Perché la Sardegna brucia

Non riesco a guardare le immagini della mia terra che brucia. Non posso fermare il pensiero su tutte le creature, animali e vegetali, che hanno perso la vita in modo straziante. Non posso avvicinarmi alla disperazione dei miei conterranei che hanno perso tutto. Mi si fermerebbe il cuore. Ma penso, con rabbia grande, a quando la nostra terra era continuamente sorvolata dai droni, per scongiurare il pericolo che qualcuno andasse in campagna a respirare quando era proibito. Penso a quando due camionette di forestali riuscirono ad avvistare e si precipitarono su una coppietta che si era peccaminosamente appartata. Penso a tutte le auto di carabinieri e polizia mandati di corsa a controllare quel gruppo di medici che aveva deciso di incontrarsi all’aperto qualche mese fa, e a identificarli come criminali. Penso ai controlli a tappeto che abbiamo subito per mesi, per cielo e per terra, perché avevamo la pretesa di respirare la nostra aria.

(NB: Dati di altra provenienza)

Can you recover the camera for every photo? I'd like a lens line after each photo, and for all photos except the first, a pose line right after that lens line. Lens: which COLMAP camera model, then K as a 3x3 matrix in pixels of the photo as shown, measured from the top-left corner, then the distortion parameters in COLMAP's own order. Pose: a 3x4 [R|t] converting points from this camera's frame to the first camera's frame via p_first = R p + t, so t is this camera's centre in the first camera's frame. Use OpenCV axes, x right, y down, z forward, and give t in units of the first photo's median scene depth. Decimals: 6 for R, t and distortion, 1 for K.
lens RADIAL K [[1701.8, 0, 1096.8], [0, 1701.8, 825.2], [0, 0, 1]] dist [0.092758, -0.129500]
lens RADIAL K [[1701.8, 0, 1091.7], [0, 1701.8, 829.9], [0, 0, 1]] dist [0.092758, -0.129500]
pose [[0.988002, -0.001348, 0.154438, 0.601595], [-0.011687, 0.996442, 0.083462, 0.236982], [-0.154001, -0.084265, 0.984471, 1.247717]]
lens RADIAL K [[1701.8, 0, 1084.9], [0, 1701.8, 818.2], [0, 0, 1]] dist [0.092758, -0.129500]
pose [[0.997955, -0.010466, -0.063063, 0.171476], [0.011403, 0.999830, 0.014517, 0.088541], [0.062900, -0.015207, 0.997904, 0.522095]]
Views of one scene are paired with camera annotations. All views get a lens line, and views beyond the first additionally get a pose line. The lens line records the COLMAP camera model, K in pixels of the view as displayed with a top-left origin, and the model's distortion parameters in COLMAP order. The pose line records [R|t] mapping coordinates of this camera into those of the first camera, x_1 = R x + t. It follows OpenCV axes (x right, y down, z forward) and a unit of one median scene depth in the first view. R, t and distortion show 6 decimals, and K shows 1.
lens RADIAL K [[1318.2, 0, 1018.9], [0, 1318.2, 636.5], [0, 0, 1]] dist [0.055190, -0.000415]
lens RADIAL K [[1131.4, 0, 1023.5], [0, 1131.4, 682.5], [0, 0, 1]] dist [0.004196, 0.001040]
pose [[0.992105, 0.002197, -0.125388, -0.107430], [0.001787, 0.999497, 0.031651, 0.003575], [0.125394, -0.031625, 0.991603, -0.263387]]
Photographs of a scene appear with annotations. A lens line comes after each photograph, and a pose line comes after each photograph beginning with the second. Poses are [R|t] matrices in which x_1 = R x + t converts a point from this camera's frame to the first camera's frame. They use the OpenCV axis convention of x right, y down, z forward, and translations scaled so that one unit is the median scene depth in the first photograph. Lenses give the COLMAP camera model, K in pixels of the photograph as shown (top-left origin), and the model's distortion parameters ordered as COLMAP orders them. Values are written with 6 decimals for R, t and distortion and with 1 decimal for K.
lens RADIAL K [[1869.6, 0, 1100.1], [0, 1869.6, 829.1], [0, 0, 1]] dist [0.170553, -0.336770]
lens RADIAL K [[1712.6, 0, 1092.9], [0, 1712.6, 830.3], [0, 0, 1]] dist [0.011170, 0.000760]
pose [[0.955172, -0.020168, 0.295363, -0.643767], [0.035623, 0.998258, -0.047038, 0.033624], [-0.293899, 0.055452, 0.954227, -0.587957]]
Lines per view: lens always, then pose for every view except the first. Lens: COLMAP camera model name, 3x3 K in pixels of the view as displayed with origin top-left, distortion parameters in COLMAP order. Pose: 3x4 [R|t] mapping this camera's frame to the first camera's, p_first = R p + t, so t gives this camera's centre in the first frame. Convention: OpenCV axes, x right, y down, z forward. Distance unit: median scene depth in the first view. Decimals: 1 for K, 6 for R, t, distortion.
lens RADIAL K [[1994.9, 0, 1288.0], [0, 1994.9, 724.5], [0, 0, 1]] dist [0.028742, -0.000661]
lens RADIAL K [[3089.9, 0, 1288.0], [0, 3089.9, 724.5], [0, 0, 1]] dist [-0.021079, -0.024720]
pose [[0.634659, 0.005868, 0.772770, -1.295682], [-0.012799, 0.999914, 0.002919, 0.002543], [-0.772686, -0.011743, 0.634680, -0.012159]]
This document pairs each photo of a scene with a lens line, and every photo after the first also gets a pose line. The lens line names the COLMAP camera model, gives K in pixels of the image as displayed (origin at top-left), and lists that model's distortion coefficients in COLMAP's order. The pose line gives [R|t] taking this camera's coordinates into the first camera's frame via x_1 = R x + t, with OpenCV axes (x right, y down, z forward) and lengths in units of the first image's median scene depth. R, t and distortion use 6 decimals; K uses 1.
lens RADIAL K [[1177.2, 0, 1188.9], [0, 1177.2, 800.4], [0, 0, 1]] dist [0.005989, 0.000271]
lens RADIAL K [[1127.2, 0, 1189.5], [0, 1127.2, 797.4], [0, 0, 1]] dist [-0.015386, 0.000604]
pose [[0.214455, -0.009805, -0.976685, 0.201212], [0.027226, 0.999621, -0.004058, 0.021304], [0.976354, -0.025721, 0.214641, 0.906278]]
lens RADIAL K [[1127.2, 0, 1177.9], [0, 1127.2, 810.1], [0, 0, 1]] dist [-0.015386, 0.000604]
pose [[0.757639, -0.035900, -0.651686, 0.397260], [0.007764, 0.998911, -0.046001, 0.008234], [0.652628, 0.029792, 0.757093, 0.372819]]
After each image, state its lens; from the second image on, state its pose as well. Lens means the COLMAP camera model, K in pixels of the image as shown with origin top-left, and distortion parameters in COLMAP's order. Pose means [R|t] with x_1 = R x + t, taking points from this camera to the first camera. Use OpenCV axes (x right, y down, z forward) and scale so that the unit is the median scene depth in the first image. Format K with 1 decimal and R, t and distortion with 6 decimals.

Ma sapete, per vigilare sui piromani non ci sono soldi. Non si possono pagare le vedette. Le risorse per la lotta agli incendi sono state drasticamente tagliate, anno dopo anno. E i droni vanno conservati per il prossimo lockdown. Soprattutto bisogna fare spazio ai progetti “green” di Cingolani, che guarda caso ha posato gli occhi sulla Sardegna. Tanto la gente, sardi in testa, è troppo occupata a chiedere campi di concentramento per quelli come me, invece di cercare i veri nemici del popolo e della terra. E poi, diciamocela tutta, unire i puntini e capire il grande disegno a molti non conviene: rischierebbero di darsi la zappa sui piedi.